BIOGRAFI HABIB SAGGAF BIN MAHDI
Habib Saggaf bin Mahdi di lahirkan dari pasangan Habib Mahdi dan Syarifah Balgis pada tanggal 15 Agustus 1945 di Dompu NTB (Nusa Tenggara Barat). "Nanti kamu jadi ulama besar dan kaya raya. Kamu masuk pondok saja. Berangkatlah tawakkaltu ‘alallah." Demikian nasihat Habib Sholeh bin Ahmad bin Muhammad al-Muhdhar, ulama besar dari Bondowoso, Jawa Timur usai 'meneliti' kaki Al ‘Allamah as-Syekh Habib Saggaf bin Mahdi bin Syekh Abi Bakar bin Salim yang masih berusia 14 tahun, yang kelak ketika sudah dewasa biasa dipanggildengan Abah. Abah muda mendengar perintah tersebut.

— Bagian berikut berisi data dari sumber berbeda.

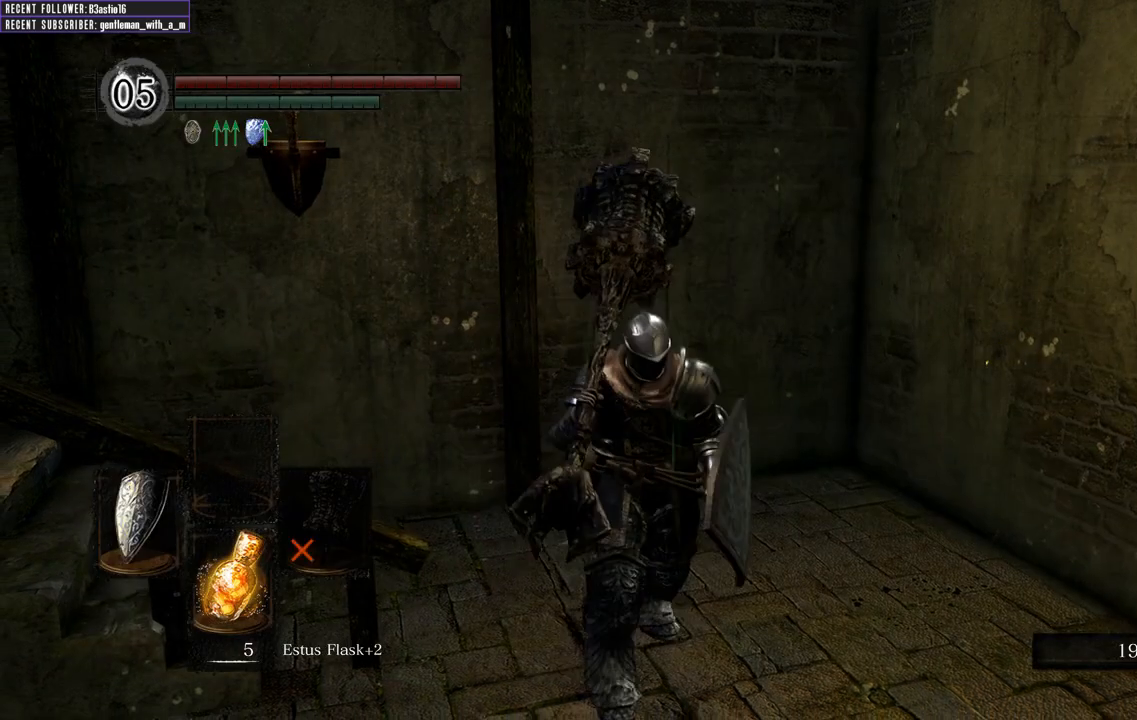
{"buttons": [], "left_stick": "down", "right_stick": "center", "events": [[267, "Y", "down"], [383, "Y", "up"]]}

“Tapi saya pergi juga ke Pesantren Darul Hadits di Malang." Kenang Abah, panggilan akrab Habib Saggaf bin Mahdi bin Syeikh Abi Bakar bin Salim. Namun saat itu Abah muda masih ragu, pasalnya sejak kecil beliau tidak pernah mondok.
"Kepala seperti mau pecah di depan pintu Pon-Pes.” Ujar Abah. Abah diterima oleh pendiri Pon-Pes Darul Hadits, Habib Abdul Qadir bin Ahmad Bilfaqih al-Alawy.

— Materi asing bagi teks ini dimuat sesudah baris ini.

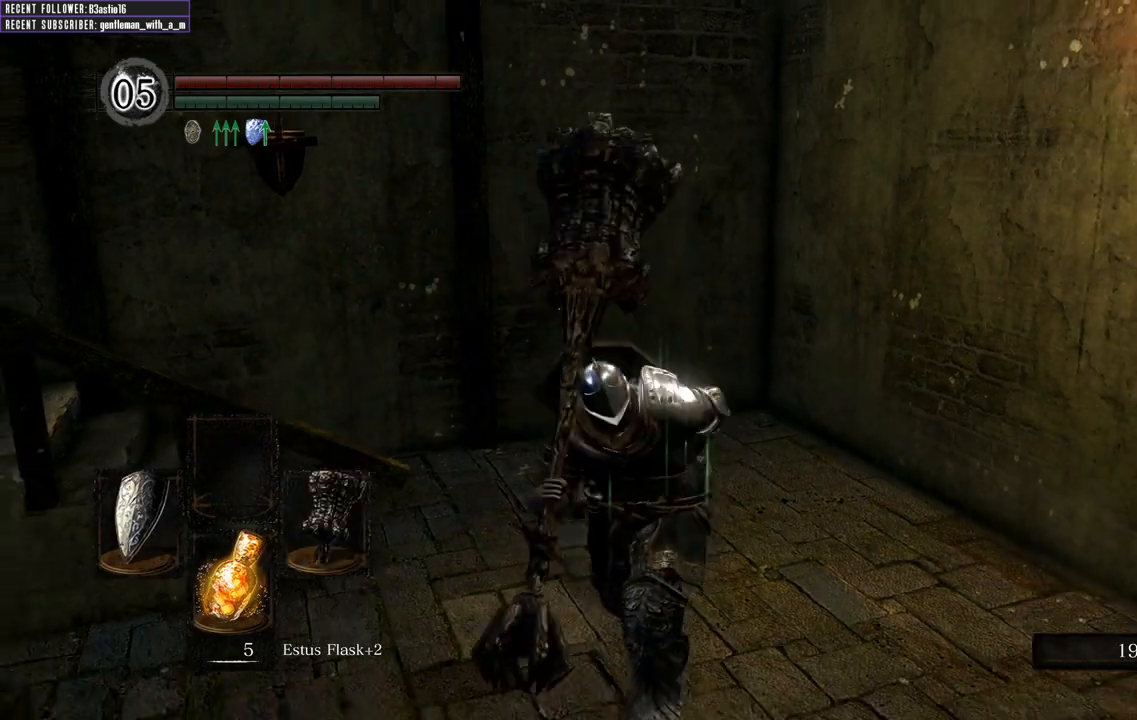
{"buttons": [], "left_stick": "center", "right_stick": "center", "events": [[150, "left_stick", "right"], [233, "left_stick", "up"], [283, "START", "down"], [333, "left_stick", "center"], [433, "START", "up"]]}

"Kamu musti belajar baca al-Qur'an." Kata Habib Abdul Qadir seraya memegang telinga Abah. Seketika, sakit kepala dan keraguan Abah hilang.
"Hati saya terbuka. Ini guru saya, apa pun yang terjadi, saya harus belajar di sini." Tekad Abah muda. Abah pun menempuh pendidikan di sana dengan cemerlang.

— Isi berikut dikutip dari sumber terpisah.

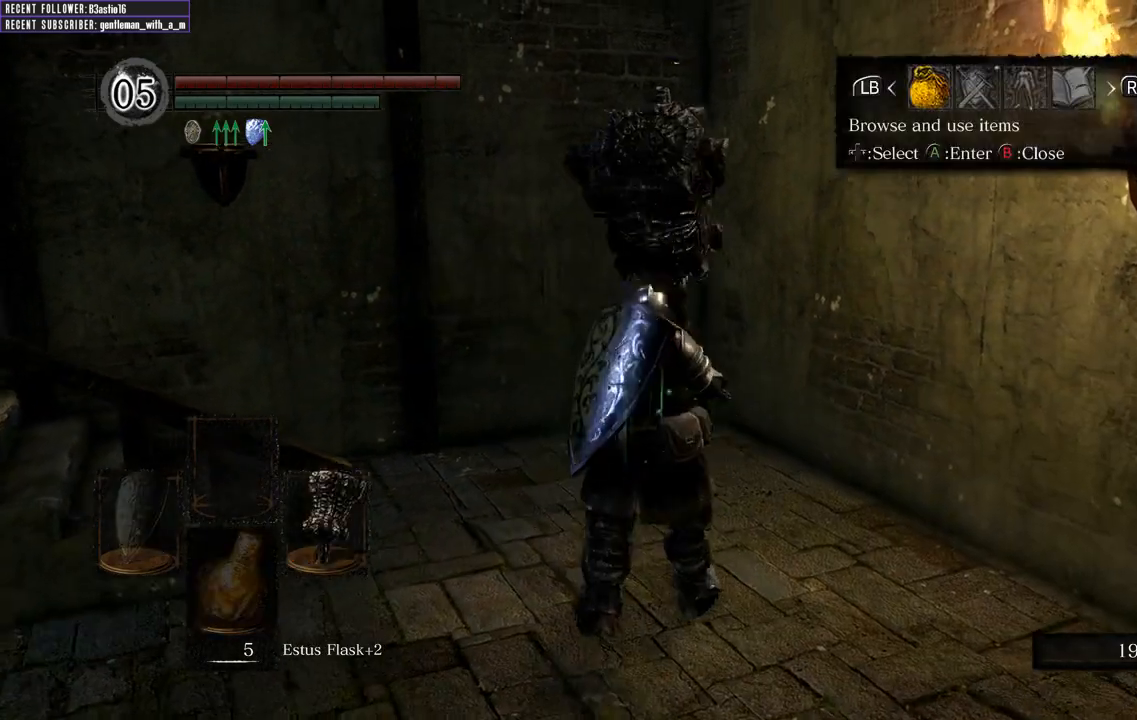
{"buttons": ["DPAD_DOWN"], "left_stick": "center", "right_stick": "center", "events": [[150, "DPAD_RIGHT", "down"], [217, "DPAD_RIGHT", "up"], [233, "A", "down"], [367, "A", "up"], [450, "DPAD_DOWN", "down"]]}
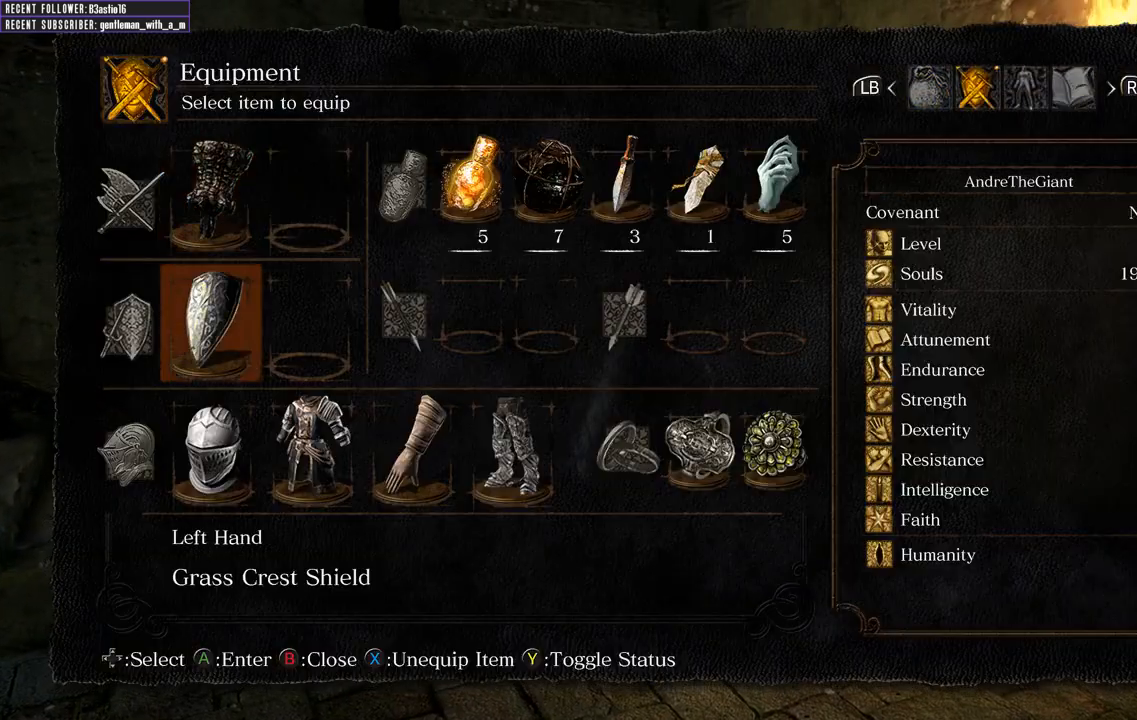
{"buttons": [], "left_stick": "center", "right_stick": "center", "events": [[50, "DPAD_DOWN", "up"], [217, "DPAD_UP", "down"], [317, "A", "down"], [333, "DPAD_UP", "up"], [483, "A", "up"]]}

"Saya menjadi santri hanya 2 tahun 7 bulan dan langsung ngajar fiqh dan nahwu. Saya di sana 13 tahun." Kenang beliau.
Sepulang dari Malang, Abah belajar ke Aljazair di Masjid Sayyidina Abbas selama 5 tahun dan i’tikaf di Madinah selama 5 tahun. Abah juga memperdalam tareqat di Irak. Namun ia harus kembali ke tanah air. Guru tarekatnya yang beraliran Syadziliyah, merekomendasikannya belajar tareqat di Mranggen, Demak.
"Karena tareqat Syadziliyah agak sulit di Indonesia, maka saya disuruh ke Mranggen yang beraliran Qadiriyyah. Syekh Muslich Mranggen itu guru tareqat saya." Ungkap Abah.
Beliau kemudian lantas kembali ke Dompu dan mendirikan Pon-Pes Ar-Rahman. Tak lama berselang, Abah mendirikan Pon-Pes Nurul Ulum di Kali Mas Madya, Surabaya. Pon-Pes Nurul Ulum banyak menerima murid dari Singapura, Malaysia, Brunei Darussalam, dan Afrika. Sejak itu, undangan ceramah banyak datang dari negara tetangga. Ratusan ribu jama’ah selalu memadati majelisnya di Singapura.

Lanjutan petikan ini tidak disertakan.